### REQUEST
Under no circumstances alter the records; copy each one exactly.

### SOURCE DATA
**********

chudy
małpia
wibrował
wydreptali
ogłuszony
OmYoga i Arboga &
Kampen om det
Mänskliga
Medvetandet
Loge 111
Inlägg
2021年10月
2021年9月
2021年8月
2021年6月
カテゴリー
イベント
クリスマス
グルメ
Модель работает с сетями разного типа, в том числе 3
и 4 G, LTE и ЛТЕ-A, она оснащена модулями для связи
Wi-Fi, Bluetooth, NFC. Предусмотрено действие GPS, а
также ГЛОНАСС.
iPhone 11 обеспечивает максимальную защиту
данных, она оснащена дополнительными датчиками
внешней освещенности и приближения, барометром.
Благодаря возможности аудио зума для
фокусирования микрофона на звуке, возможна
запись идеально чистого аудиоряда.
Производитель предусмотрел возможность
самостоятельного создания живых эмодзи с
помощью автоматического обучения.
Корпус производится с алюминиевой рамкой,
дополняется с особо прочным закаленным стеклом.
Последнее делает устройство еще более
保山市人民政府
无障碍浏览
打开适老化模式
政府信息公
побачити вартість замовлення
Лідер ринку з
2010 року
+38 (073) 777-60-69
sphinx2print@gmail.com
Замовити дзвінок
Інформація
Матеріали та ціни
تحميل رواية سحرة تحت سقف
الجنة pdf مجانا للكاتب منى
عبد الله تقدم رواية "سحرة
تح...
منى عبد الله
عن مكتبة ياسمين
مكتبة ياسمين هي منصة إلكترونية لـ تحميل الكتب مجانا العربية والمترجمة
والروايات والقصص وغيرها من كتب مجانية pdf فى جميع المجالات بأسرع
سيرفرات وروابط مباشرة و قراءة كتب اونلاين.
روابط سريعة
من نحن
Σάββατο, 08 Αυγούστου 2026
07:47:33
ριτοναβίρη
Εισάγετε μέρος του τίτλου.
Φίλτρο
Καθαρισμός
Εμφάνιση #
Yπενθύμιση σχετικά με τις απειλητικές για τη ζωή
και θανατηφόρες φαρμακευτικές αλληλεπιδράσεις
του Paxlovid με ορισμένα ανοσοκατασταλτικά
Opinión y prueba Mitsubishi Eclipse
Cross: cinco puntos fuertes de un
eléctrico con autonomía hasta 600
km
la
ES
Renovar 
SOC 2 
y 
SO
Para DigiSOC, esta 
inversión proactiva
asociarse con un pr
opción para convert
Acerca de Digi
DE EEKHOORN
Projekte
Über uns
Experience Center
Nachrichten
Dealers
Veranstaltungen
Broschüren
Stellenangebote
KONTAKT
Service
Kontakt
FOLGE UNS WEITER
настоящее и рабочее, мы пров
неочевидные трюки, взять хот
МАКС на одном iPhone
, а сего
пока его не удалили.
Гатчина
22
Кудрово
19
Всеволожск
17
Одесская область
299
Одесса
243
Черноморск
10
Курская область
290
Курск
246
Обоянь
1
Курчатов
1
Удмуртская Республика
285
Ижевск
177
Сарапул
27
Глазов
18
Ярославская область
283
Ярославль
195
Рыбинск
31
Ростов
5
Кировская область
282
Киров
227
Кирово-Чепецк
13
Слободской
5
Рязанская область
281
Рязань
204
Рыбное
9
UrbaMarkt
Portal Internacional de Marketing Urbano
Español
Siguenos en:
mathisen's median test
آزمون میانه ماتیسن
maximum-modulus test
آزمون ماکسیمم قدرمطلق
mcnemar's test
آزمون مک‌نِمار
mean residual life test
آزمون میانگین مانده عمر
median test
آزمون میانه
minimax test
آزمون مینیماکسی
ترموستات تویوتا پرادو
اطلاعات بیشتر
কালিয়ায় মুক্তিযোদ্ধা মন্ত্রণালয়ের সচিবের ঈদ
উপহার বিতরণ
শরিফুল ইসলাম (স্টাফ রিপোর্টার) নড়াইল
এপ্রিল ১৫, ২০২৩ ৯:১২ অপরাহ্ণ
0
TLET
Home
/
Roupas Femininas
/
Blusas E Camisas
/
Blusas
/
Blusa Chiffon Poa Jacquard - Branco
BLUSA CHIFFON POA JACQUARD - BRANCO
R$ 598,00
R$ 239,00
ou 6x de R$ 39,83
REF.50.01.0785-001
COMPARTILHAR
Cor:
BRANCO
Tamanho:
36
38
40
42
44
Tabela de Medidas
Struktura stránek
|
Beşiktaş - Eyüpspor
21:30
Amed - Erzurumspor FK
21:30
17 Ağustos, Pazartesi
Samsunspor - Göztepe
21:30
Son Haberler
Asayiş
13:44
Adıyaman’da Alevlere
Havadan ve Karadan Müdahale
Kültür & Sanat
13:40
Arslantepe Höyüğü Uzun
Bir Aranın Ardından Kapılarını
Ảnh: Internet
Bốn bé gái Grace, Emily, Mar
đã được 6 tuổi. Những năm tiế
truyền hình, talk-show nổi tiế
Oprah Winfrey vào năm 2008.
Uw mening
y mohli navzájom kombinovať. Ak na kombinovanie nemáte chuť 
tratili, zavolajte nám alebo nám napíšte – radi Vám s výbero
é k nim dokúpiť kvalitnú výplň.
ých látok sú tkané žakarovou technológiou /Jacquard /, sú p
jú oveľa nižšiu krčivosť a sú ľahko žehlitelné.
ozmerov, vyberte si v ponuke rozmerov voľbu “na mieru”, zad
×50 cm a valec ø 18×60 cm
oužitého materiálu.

**********

### FINISHED TASK
chudy
małpia
wibrował
wydreptali
ogłuszony
OmYoga i Arboga &
Kampen om det
Mänskliga
Medvetandet
Loge 111
Inlägg
2021年10月
2021年9月
2021年8月
2021年6月
カテゴリー
イベント
クリスマス
グルメ
Модель работает с сетями разного типа, в том числе 3
и 4 G, LTE и ЛТЕ-A, она оснащена модулями для связи
Wi-Fi, Bluetooth, NFC. Предусмотрено действие GPS, а
также ГЛОНАСС.
iPhone 11 обеспечивает максимальную защиту
данных, она оснащена дополнительными датчиками
внешней освещенности и приближения, барометром.
Благодаря возможности аудио зума для
фокусирования микрофона на звуке, возможна
запись идеально чистого аудиоряда.
Производитель предусмотрел возможность
самостоятельного создания живых эмодзи с
помощью автоматического обучения.
Корпус производится с алюминиевой рамкой,
дополняется с особо прочным закаленным стеклом.
Последнее делает устройство еще более
保山市人民政府
无障碍浏览
打开适老化模式
政府信息公
побачити вартість замовлення
Лідер ринку з
2010 року
+38 (073) 777-60-69
sphinx2print@gmail.com
Замовити дзвінок
Інформація
Матеріали та ціни
تحميل رواية سحرة تحت سقف
الجنة pdf مجانا للكاتب منى
عبد الله تقدم رواية "سحرة
تح...
منى عبد الله
عن مكتبة ياسمين
مكتبة ياسمين هي منصة إلكترونية لـ تحميل الكتب مجانا العربية والمترجمة
والروايات والقصص وغيرها من كتب مجانية pdf فى جميع المجالات بأسرع
سيرفرات وروابط مباشرة و قراءة كتب اونلاين.
روابط سريعة
من نحن
Σάββατο, 08 Αυγούστου 2026
07:47:33
ριτοναβίρη
Εισάγετε μέρος του τίτλου.
Φίλτρο
Καθαρισμός
Εμφάνιση #
Yπενθύμιση σχετικά με τις απειλητικές για τη ζωή
και θανατηφόρες φαρμακευτικές αλληλεπιδράσεις
του Paxlovid με ορισμένα ανοσοκατασταλτικά
Opinión y prueba Mitsubishi Eclipse
Cross: cinco puntos fuertes de un
eléctrico con autonomía hasta 600
km
la
ES
Renovar 
SOC 2 
y 
SO
Para DigiSOC, esta 
inversión proactiva
asociarse con un pr
opción para convert
Acerca de Digi
DE EEKHOORN
Projekte
Über uns
Experience Center
Nachrichten
Dealers
Veranstaltungen
Broschüren
Stellenangebote
KONTAKT
Service
Kontakt
FOLGE UNS WEITER
настоящее и рабочее, мы пров
неочевидные трюки, взять хот
МАКС на одном iPhone
, а сего
пока его не удалили.
Гатчина
22
Кудрово
19
Всеволожск
17
Одесская область
299
Одесса
243
Черноморск
10
Курская область
290
Курск
246
Обоянь
1
Курчатов
1
Удмуртская Республика
285
Ижевск
177
Сарапул
27
Глазов
18
Ярославская область
283
Ярославль
195
Рыбинск
31
Ростов
5
Кировская область
282
Киров
227
Кирово-Чепецк
13
Слободской
5
Рязанская область
281
Рязань
204
Рыбное
9
UrbaMarkt
Portal Internacional de Marketing Urbano
Español
Siguenos en:
mathisen's median test
آزمون میانه ماتیسن
maximum-modulus test
آزمون ماکسیمم قدرمطلق
mcnemar's test
آزمون مک‌نِمار
mean residual life test
آزمون میانگین مانده عمر
median test
آزمون میانه
minimax test
آزمون مینیماکسی
ترموستات تویوتا پرادو
اطلاعات بیشتر
কালিয়ায় মুক্তিযোদ্ধা মন্ত্রণালয়ের সচিবের ঈদ
উপহার বিতরণ
শরিফুল ইসলাম (স্টাফ রিপোর্টার) নড়াইল
এপ্রিল ১৫, ২০২৩ ৯:১২ অপরাহ্ণ
0
TLET
Home
/
Roupas Femininas
/
Blusas E Camisas
/
Blusas
/
Blusa Chiffon Poa Jacquard - Branco
BLUSA CHIFFON POA JACQUARD - BRANCO
R$ 598,00
R$ 239,00
ou 6x de R$ 39,83
REF.50.01.0785-001
COMPARTILHAR
Cor:
BRANCO
Tamanho:
36
38
40
42
44
Tabela de Medidas
Struktura stránek
|
Beşiktaş - Eyüpspor
21:30
Amed - Erzurumspor FK
21:30
17 Ağustos, Pazartesi
Samsunspor - Göztepe
21:30
Son Haberler
Asayiş
13:44
Adıyaman’da Alevlere
Havadan ve Karadan Müdahale
Kültür & Sanat
13:40
Arslantepe Höyüğü Uzun
Bir Aranın Ardından Kapılarını
Ảnh: Internet
Bốn bé gái Grace, Emily, Mar
đã được 6 tuổi. Những năm tiế
truyền hình, talk-show nổi tiế
Oprah Winfrey vào năm 2008.
Uw mening
y mohli navzájom kombinovať. Ak na kombinovanie nemáte chuť 
tratili, zavolajte nám alebo nám napíšte – radi Vám s výbero
é k nim dokúpiť kvalitnú výplň.
ých látok sú tkané žakarovou technológiou /Jacquard /, sú p
jú oveľa nižšiu krčivosť a sú ľahko žehlitelné.
ozmerov, vyberte si v ponuke rozmerov voľbu “na mieru”, zad
×50 cm a valec ø 18×60 cm
oužitého materiálu.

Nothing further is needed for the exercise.